• _TASK INSTRUCTIONS_
Give back an exact copy of the lines in the records below, from the line that has "## Preparation and planning" through the line that has "Plan for load", and nothing besides.

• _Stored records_

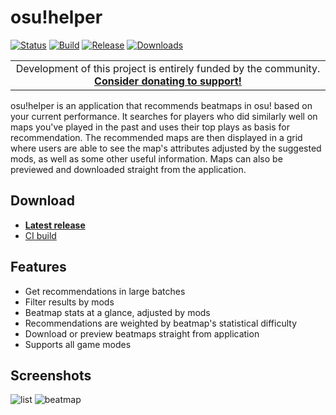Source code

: # osu!helper

[![Status](https://img.shields.io/badge/status-discontinued-e4181c.svg)](https://github.com/Tyrrrz/.github/blob/master/docs/project-status.md)
[![Build](https://github.com/Tyrrrz/OsuHelper/workflows/CI/badge.svg?branch=master)](https://github.com/Tyrrrz/OsuHelper/actions)
[![Release](https://img.shields.io/github/release/Tyrrrz/OsuHelper.svg)](https://github.com/Tyrrrz/OsuHelper/releases)
[![Downloads](https://img.shields.io/github/downloads/Tyrrrz/OsuHelper/total.svg)](https://github.com/Tyrrrz/OsuHelper/releases)

<table>
    <tr>
        <td width="99999" align="center">Development of this project is entirely funded by the community. <b><a href="https://tyrrrz.me/donate">Consider donating to support!</a></b></td>
    </tr>
</table>

osu!helper is an application that recommends beatmaps in osu! based on your current performance. It searches for players who did similarly well on maps you've played in the past and uses their top plays as basis for recommendation. The recommended maps are then displayed in a grid where users are able to see the map's attributes adjusted by the suggested mods, as well as some other useful information. Maps can also be previewed and downloaded straight from the application.

## Download

- **[Latest release](https://github.com/Tyrrrz/OsuHelper/releases/latest)**
- [CI build](https://github.com/Tyrrrz/OsuHelper/actions)

## Features

- Get recommendations in large batches
- Filter results by mods
- Beatmap stats at a glance, adjusted by mods
- Recommendations are weighted by beatmap's statistical difficulty
- Download or preview beatmaps straight from application
- Supports all game modes

## Screenshots

![list](.screenshots/list.png)
![beatmap](.screenshots/beatmap.png)
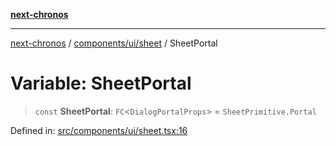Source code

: [**next-chronos**](../../../../README.md)

***

[next-chronos](../../../../README.md) / [components/ui/sheet](../README.md) / SheetPortal

# Variable: SheetPortal

> `const` **SheetPortal**: `FC`\<`DialogPortalProps`\> = `SheetPrimitive.Portal`

Defined in: [src/components/ui/sheet.tsx:16](https://github.com/Bababum95/next-chronos/blob/41860730c8dd12c16699269e1eee86402c8d1a9f/src/components/ui/sheet.tsx#L16)
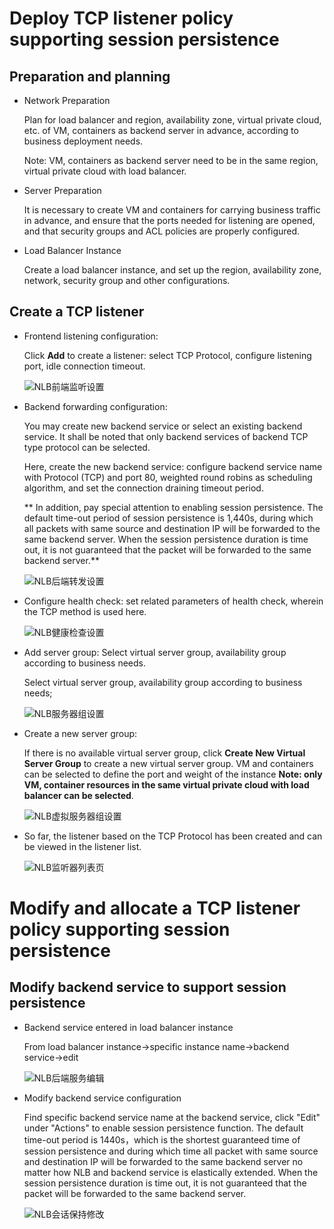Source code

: # Deploy TCP listener policy supporting session persistence

## Preparation and planning

- Network Preparation

  Plan for load balancer and region, availability zone, virtual private cloud, etc. of VM, containers as backend server in advance, according to business deployment needs.
	
  Note: VM, containers as backend server need to be in the same region, virtual private cloud with load balancer.

- Server Preparation

  It is necessary to create VM and containers for carrying business traffic in advance, and ensure that the ports needed for listening are opened, and that security groups and ACL policies are properly configured.

- Load Balancer Instance

  Create a load balancer instance, and set up the region, availability zone, network, security group and other configurations.

## Create a TCP listener

- Frontend listening configuration:
	
  Click **Add** to create a listener: select TCP Protocol, configure listening port, idle connection timeout.

  ![NLB前端监听设置](../../../../image/Networking/NLB/NLB-022.png)

- Backend forwarding configuration:

  You may create new backend service or select an existing backend service. It shall be noted that only backend services of backend TCP type protocol can be selected.
	
  Here, create the new backend service: configure backend service name with Protocol (TCP) and port 80, weighted round robins as scheduling algorithm, and set the connection draining timeout period.

  ** In addition, pay special attention to enabling session persistence. The default time-out period of session persistence is 1,440s, during which all packets with same source and destination IP will be forwarded to the same backend server. When the session persistence duration is time out, it is not guaranteed that the packet will be forwarded to the same backend server.**

  ![NLB后端转发设置](../../../../image/Networking/NLB/NLB-023.png)

- Configure health check: set related parameters of health check, wherein the TCP method is used here.

  ![NLB健康检查设置](../../../../image/Networking/NLB/NLB-029.png)

- Add server group: Select virtual server group, availability group according to business needs.

  Select virtual server group, availability group according to business needs;

  ![NLB服务器组设置](../../../../image/Networking/NLB/NLB-030.png)

- Create a new server group:
  
  If there is no available virtual server group, click **Create New Virtual Server Group** to create a new virtual server group. VM and containers can be selected to define the port and weight of the instance **Note: only VM, container resources in the same virtual private cloud with load balancer can be selected**.

  ![NLB虚拟服务器组设置](../../../../image/Networking/NLB/NLB-079.png)

- So far, the listener based on the TCP Protocol has been created and can be viewed in the listener list.

  ![NLB监听器列表页](../../../../image/Networking/NLB/NLB-057.png)

# Modify and allocate a TCP listener policy supporting session persistence

## Modify backend service to support session persistence

- Backend service entered in load balancer instance

  From load balancer instance->specific instance name->backend service->edit
  
  ![NLB后端服务编辑](../../../../image/Networking/NLB/NLB-BackEditEntrance.png)

- Modify backend service configuration

  Find specific backend service name at the backend service, click "Edit" under "Actions" to enable session persistence function. The default time-out period is 1440s，which is the shortest guaranteed time of session persistence and during which time all packet with same source and destination IP will be forwarded to the same backend server no matter how NLB and backend service is elastically extended. When the session persistence duration is time out, it is not guaranteed that the packet will be forwarded to the same backend server.

  ![NLB会话保持修改](../../../../image/Networking/NLB/NLB-BackSessionSticky.png)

• _ANSWER SPACE_
## Preparation and planning

- Network Preparation

  Plan for load balancer and region, availability zone, virtual private cloud, etc. of VM, containers as backend server in advance, according to business deployment needs.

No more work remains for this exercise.